Joaquín Crespo took up arms on March 11 in his herd of "El Totumo", in Guárico state, starting the war that spread to the rest of the country. The government appointed General Sebastián Castañas, commander of the army, to fight the revolution while Generals Ramón Guerra, Wenceslao Casado and José Manuel Hernández, known as "El Mocho Hernández", joined the legalist movement.

Crespo entered Caracas on the night of 6 October at the head of an army of 10,000 men and immediately took charge of the national executive power. On 21 June 1893, a new Constitution is signed that will establish in its article 63, direct and secret voting, in addition to presidential periods of 4 years in article 71.
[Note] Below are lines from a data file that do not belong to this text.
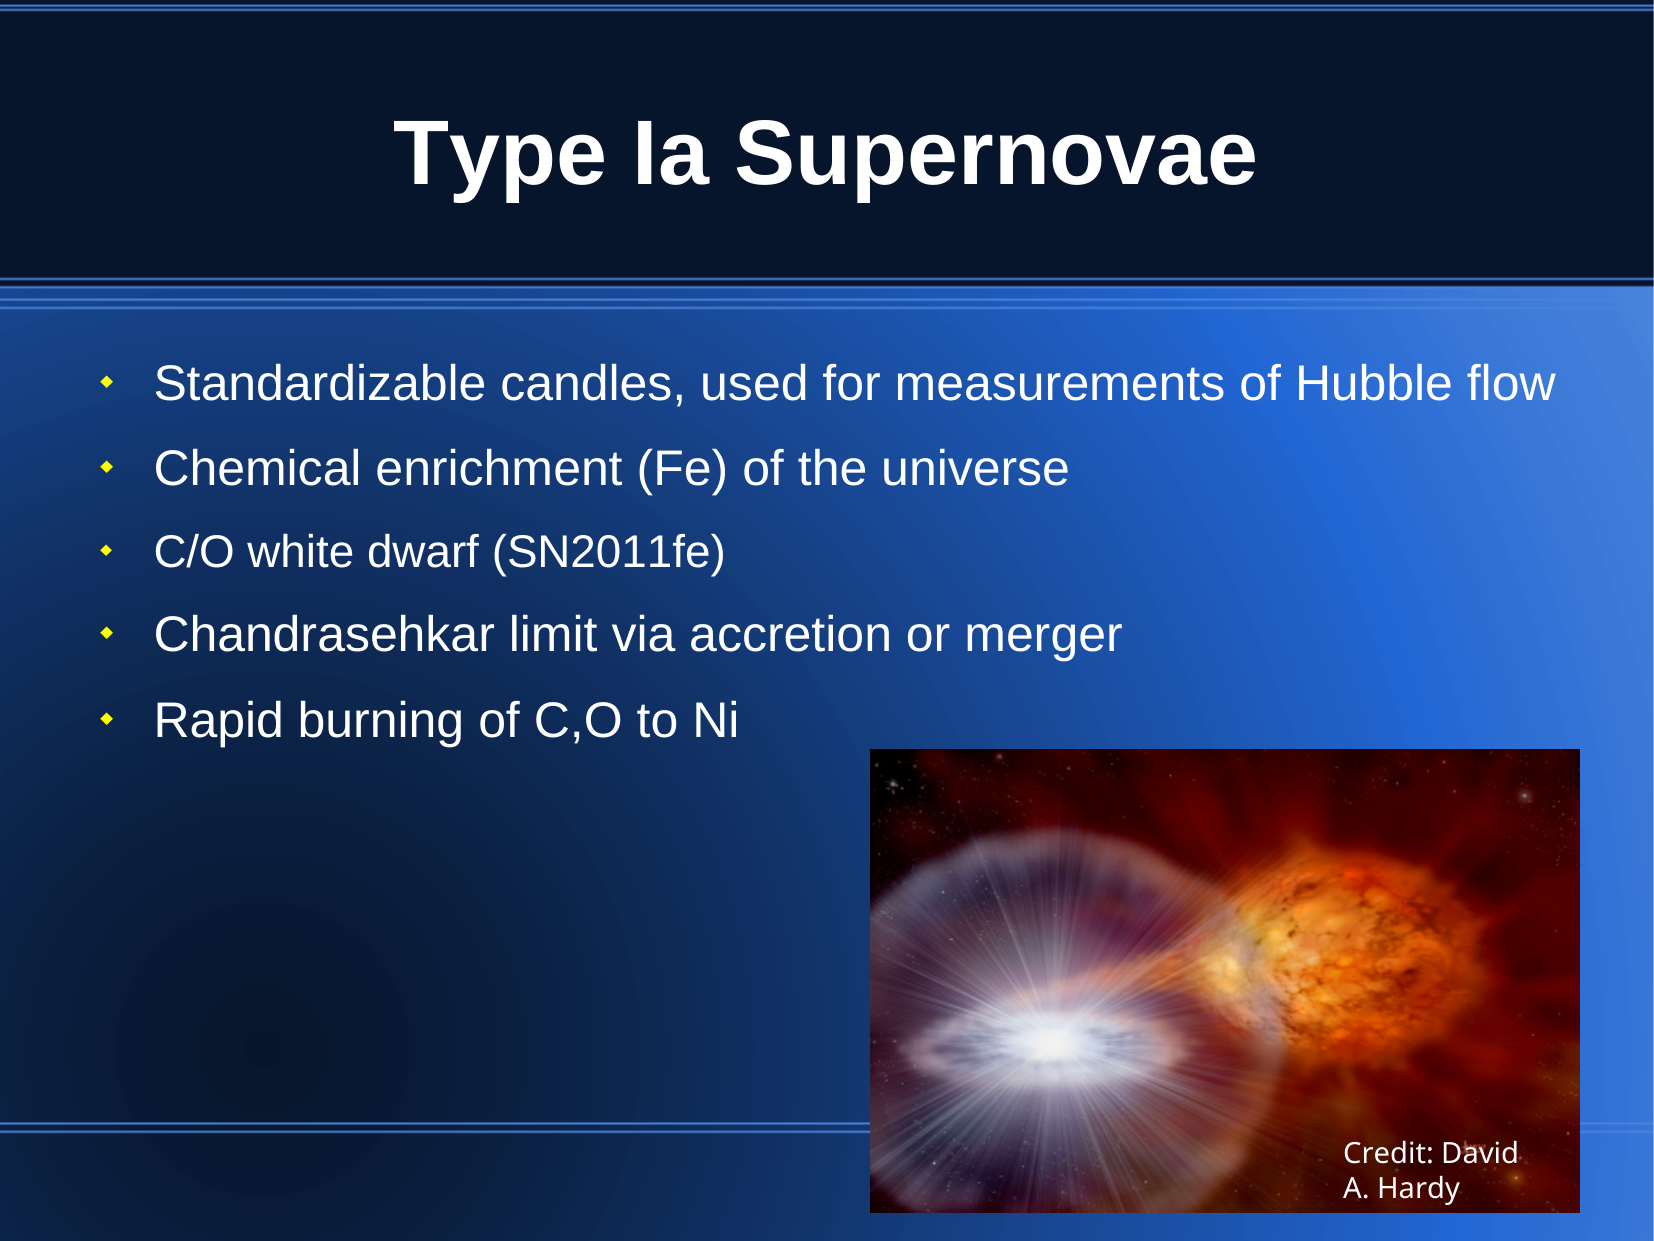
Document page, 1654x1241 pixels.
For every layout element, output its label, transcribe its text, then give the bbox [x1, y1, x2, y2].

text_box Credit: David A. Hardy [1328, 1126, 1560, 1213]
picture [0, 0, 1654, 1241]
list Standardizable candles, used for measurements of Hubble flow Chemical enrichment (Fe) of the universe C/O white dwarf (SN2011fe) Chandrasehkar limit via accretion or merger Rapid burning of C,O to Ni [82, 355, 1571, 1174]
title Type Ia Supernovae [82, 49, 1571, 257]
Battle of Los Colorados and Battle of Boquerón 
The Battle of Los Colorados and the Battle of Boquerón took place between 3 and 5 October 1892. After the advance of Joaquín Crespo towards Caracas at the head of more than 10,000 men, Generals José Ignacio Pulido and Luciano Mendoza waited for them in Los Teques. Mendoza, Pulido and Guillermo Tell Villegas Pulido withdrew and left Caracas on 6 October. The city was left unprotected, and gangs of looters invaded the residences of Raimundo Andueza Palacio, Pulido, Sarria and other leaders of the defeated government, as well as the offices of the newspaper La Opinión Nacional. A few hours later, Crespo enters the capital, marking the triumph of the Legalist Revolution.